**How to complete this task**: Check every line of the data for the string "node" and copy the ones that have it.

**Extracted entries**:
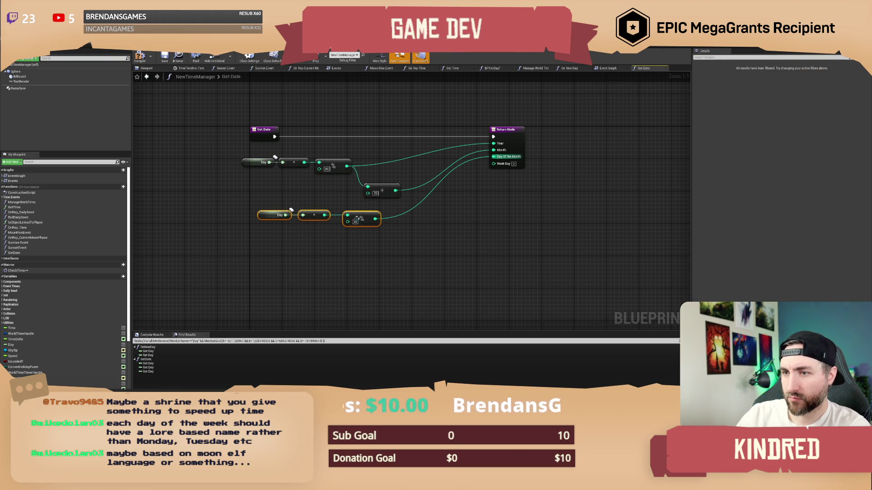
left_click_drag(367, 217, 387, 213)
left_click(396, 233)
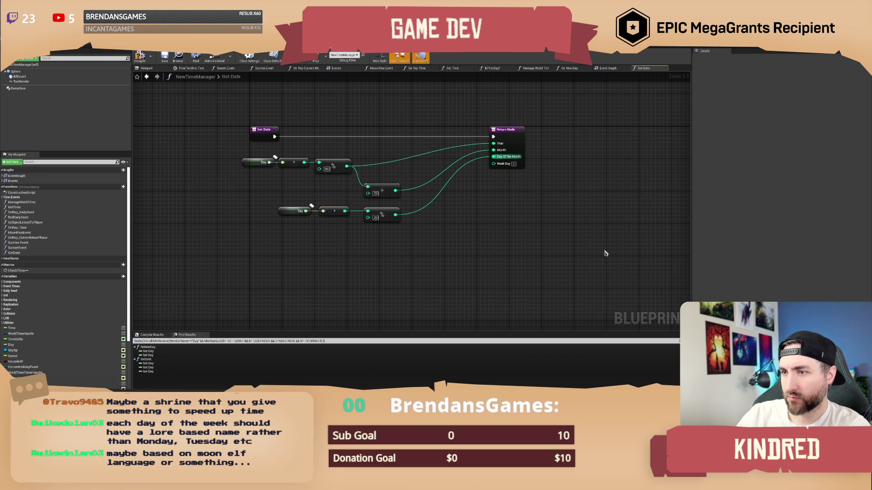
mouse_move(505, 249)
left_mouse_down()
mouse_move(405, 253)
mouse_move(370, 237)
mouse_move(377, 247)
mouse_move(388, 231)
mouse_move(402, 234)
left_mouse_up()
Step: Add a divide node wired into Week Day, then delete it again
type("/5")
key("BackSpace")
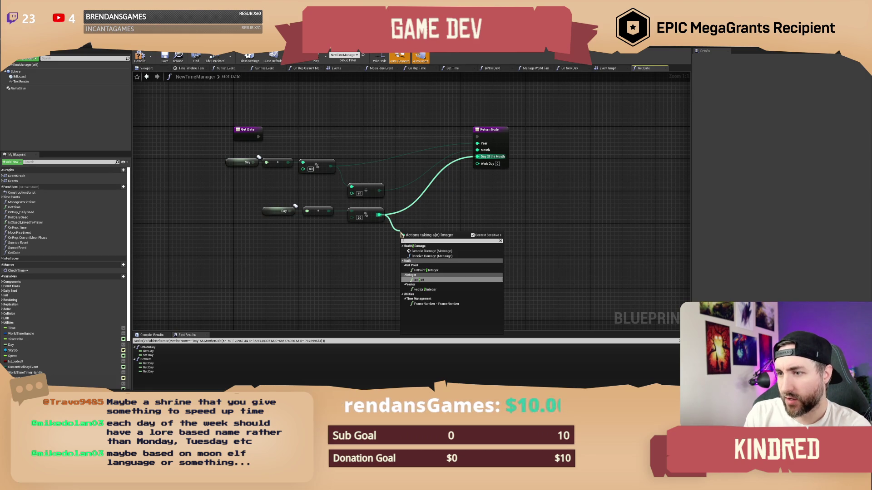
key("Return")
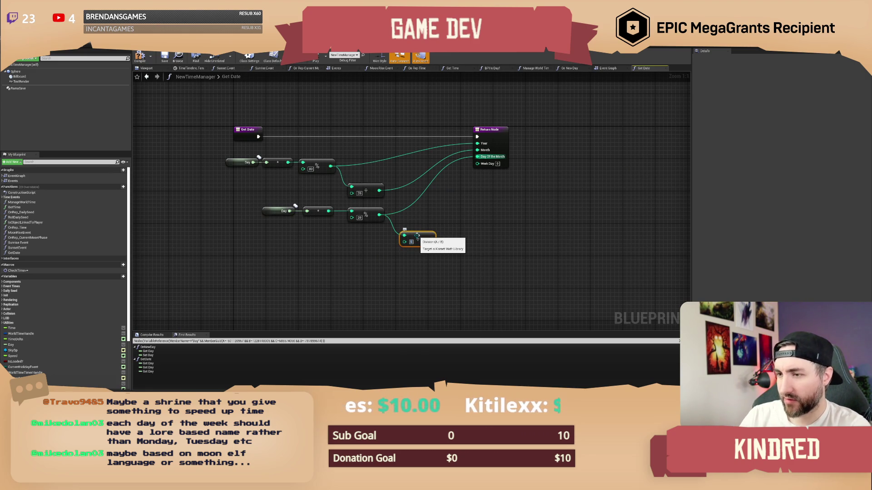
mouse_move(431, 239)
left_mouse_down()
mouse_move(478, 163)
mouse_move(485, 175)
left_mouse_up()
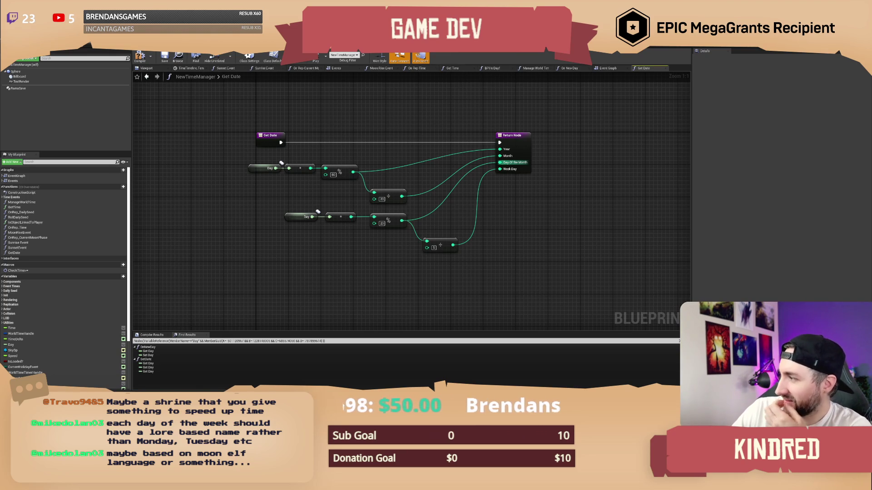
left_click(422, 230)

* * *

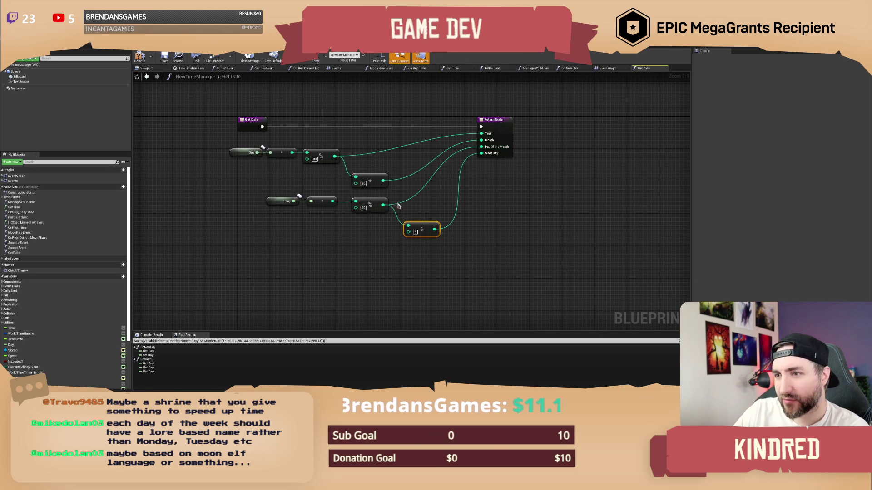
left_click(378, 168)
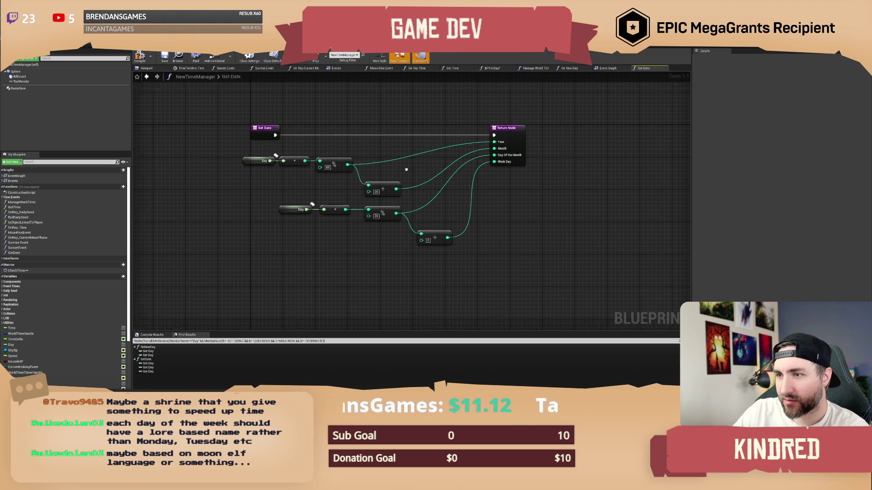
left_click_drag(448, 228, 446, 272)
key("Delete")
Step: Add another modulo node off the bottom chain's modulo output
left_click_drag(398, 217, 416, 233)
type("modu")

**Answer box**:
Step: Add a divide node wired into Week Day, then delete it again
Step: Add another modulo node off the bottom chain's modulo output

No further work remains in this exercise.